LA ESENCIA DE LA CIENCIA MODERNA

El 22 de junio de 1633 se dice que Galileo renegó de la imagen heliocéntrica del mundo. La leyenda también dice que él murmuró entre dientes: “sin embargo, se mueve”.
Este momento es interpretado como una lucha entre la cosmovisión científica y progresista en contra de la ignorancia medieval. Pero se trata del primer acto del deicidio que llevó a cabo Europa occidental, un deicidio que se prolongó durante varios siglos. Cuando en el siglo XIX Nietzsche dice “Dios ha muerto, lo hemos matado, tú y yo”, solo está declarando un hecho consumado. Además, Nietzsche valientemente se culpó a sí mismo, tratando de vivir, pensar y encontrar la forma de expresar este conocimiento insoportable del abismo que había abierto el nihilismo occidental. Si Dios está ausente, entonces no queda sino la nada. Si la tierra es redonda, hecha de materia y gira alrededor del sol, que no es otra cosa que materia suspendida en el infinito y que, a su vez, ¡no es más que materia!, entonces Dios no existe.
Como dijo Jacob Taubes, un experto en la escatología occidental, con el nacimiento de la ciencia moderna desapareció el cielo y este último se convirtió en nada más que tierra, es decir, materia. Este es el significado verdadero de la revolución copernicana o de los descubrimientos de Galileo Galilei. Hipotéticamente, sospechamos que en el arrepentimiento fingido por Galileo ante la amenazante sombra de la Inquisición lo llevó a la siguiente conclusión: ¿y si no existe Dios y solo podemos decir que el mundo es materia? ¿Acaso no giran todas las cosas por sí mismas? ¿No es Dios el nombre que le damos a una causa material? Si los milagros son un invento, ¿no es acaso la idea ptolemaica del mundo falsa, y la física espiritual de Aristóteles no es otra cosa que un obstáculo para buscar libremente la verdad?
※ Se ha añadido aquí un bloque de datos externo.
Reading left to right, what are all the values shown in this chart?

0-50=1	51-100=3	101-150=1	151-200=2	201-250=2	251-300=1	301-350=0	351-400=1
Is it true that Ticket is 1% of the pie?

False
Esta sospecha se convirtió en confianza. El cielo fue derribado. Dios está muerto. O, mejor dicho, fue asesinado.

Es interesante que Nietzsche escribiera su siniestra formula, Dios ha muerto, en una sección a la que título como “El loco”. Clara referencia a los Salmos, donde leemos: “Dice en su corazón el necio: «No hay Dios»”. Dios murió, eso dice el loco. Y Nietzsche asume tal veredicto.
Copérnico y Galileo todavía no son conscientes de este lado oscuro del nihilismo que comienza a cernirse sobre Occidente y, en cambio, se regocijan de la nueva libertad que han alcanzado: se alegran de haberse liberado de Dios, de la Iglesia, de los milagros, el haber dado nacimiento a un mundo racional, armonioso y bien organizado que está dominado por la Razón. Se regocijan por la llegada de la inminente locura europea, cuando por fin se enseñé a los niños desde pequeños que Dios está muerto, que el hombre evolucionó a partir de las bacterias y que las estrellas moribundas se convierten agujeros negros o que las estrellas enanas existen dentro del vacío.
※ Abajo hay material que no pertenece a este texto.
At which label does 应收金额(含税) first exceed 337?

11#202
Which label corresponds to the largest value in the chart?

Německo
Después de cinco siglos, la ciencia occidental ha producido una civilización nihilista, donde la técnica ha sido desencadenada, la materia se ha convertido en el criterio incondicional para establecer la verdad y la ley de los números se ha vuelto absoluta. Pero lo importante no es que en el centro del universo sea la tierra o el sol. Los pitagóricos de la antigua Grecia creían que el sol era el centro del mundo… Pero era un sol diferente… El sol del espíritu, la razón, el ojo del Señor, y no un sol material rojo cuyo cuerpo moribundo escupe magma al vacío. Ese Sol espiritual hacia que la tierra también fuera una entidad espiritual.
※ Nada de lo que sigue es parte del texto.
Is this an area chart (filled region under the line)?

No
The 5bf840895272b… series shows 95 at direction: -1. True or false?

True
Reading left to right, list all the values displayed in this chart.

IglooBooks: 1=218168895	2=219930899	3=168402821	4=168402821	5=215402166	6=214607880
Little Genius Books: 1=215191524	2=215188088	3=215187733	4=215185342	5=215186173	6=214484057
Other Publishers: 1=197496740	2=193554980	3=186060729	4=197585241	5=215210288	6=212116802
La ciencia moderna ha colocado en el centro del universo no a la tierra, sino un pedazo inerte de materia aleatoria que flota en la nada y que no tiene un plan, un propósito, un significado, ni tampoco un Creador.
Este fue el crimen que cometieron Galileo Galilei, Isaac Newton, Francis Bacon y otros científicos.

Lamento sinceramente que no hayan sido quemados por el fuego bendito de la Inquisición. Ellos cometieron el mismo crimen que la multitud enloquecida que gritó: ¡libera Barrabás! ¡Crucifica al otro, crucifícalo!
La ciencia mató a Dios. Los Titanes modernos destruyeron al Cielo.